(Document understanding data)
--------------------------------------------------

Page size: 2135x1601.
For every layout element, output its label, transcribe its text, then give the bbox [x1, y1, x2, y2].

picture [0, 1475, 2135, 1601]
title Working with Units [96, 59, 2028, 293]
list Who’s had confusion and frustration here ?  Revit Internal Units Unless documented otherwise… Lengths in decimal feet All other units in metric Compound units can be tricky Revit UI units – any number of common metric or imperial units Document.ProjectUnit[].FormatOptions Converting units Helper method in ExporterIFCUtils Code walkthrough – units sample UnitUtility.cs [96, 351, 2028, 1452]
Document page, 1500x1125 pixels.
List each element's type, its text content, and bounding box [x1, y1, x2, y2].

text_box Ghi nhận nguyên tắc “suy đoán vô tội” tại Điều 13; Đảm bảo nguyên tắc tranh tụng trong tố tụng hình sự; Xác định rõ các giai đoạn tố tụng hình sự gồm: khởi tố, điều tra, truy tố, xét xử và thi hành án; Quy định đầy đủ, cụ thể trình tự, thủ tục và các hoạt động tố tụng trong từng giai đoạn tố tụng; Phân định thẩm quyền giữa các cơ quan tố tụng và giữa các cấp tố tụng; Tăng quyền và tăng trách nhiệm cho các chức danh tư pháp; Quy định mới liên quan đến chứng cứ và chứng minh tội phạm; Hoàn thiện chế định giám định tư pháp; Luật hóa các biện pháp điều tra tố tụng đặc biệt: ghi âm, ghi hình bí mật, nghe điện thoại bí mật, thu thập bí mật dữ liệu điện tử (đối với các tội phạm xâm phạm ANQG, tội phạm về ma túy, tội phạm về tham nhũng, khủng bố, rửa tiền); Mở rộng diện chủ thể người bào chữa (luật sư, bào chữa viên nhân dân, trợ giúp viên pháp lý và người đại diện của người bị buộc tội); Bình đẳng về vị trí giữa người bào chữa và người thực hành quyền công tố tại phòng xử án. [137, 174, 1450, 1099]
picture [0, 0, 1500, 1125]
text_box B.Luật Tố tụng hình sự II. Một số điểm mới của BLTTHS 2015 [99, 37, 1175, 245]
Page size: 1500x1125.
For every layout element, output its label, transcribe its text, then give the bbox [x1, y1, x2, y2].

--------------------------------------------------

(Task to complete) All of the records above are to be repeated exactly.

(Reply to the task)
Page size: 2135x1601.
For every layout element, output its label, transcribe its text, then give the bbox [x1, y1, x2, y2].

picture [0, 1475, 2135, 1601]
title Working with Units [96, 59, 2028, 293]
list Who’s had confusion and frustration here ?  Revit Internal Units Unless documented otherwise… Lengths in decimal feet All other units in metric Compound units can be tricky Revit UI units – any number of common metric or imperial units Document.ProjectUnit[].FormatOptions Converting units Helper method in ExporterIFCUtils Code walkthrough – units sample UnitUtility.cs [96, 351, 2028, 1452]
Document page, 1500x1125 pixels.
List each element's type, its text content, and bounding box [x1, y1, x2, y2].

text_box Ghi nhận nguyên tắc “suy đoán vô tội” tại Điều 13; Đảm bảo nguyên tắc tranh tụng trong tố tụng hình sự; Xác định rõ các giai đoạn tố tụng hình sự gồm: khởi tố, điều tra, truy tố, xét xử và thi hành án; Quy định đầy đủ, cụ thể trình tự, thủ tục và các hoạt động tố tụng trong từng giai đoạn tố tụng; Phân định thẩm quyền giữa các cơ quan tố tụng và giữa các cấp tố tụng; Tăng quyền và tăng trách nhiệm cho các chức danh tư pháp; Quy định mới liên quan đến chứng cứ và chứng minh tội phạm; Hoàn thiện chế định giám định tư pháp; Luật hóa các biện pháp điều tra tố tụng đặc biệt: ghi âm, ghi hình bí mật, nghe điện thoại bí mật, thu thập bí mật dữ liệu điện tử (đối với các tội phạm xâm phạm ANQG, tội phạm về ma túy, tội phạm về tham nhũng, khủng bố, rửa tiền); Mở rộng diện chủ thể người bào chữa (luật sư, bào chữa viên nhân dân, trợ giúp viên pháp lý và người đại diện của người bị buộc tội); Bình đẳng về vị trí giữa người bào chữa và người thực hành quyền công tố tại phòng xử án. [137, 174, 1450, 1099]
picture [0, 0, 1500, 1125]
text_box B.Luật Tố tụng hình sự II. Một số điểm mới của BLTTHS 2015 [99, 37, 1175, 245]
Page size: 1500x1125.
For every layout element, output its label, transcribe its text, then give the bbox [x1, y1, x2, y2].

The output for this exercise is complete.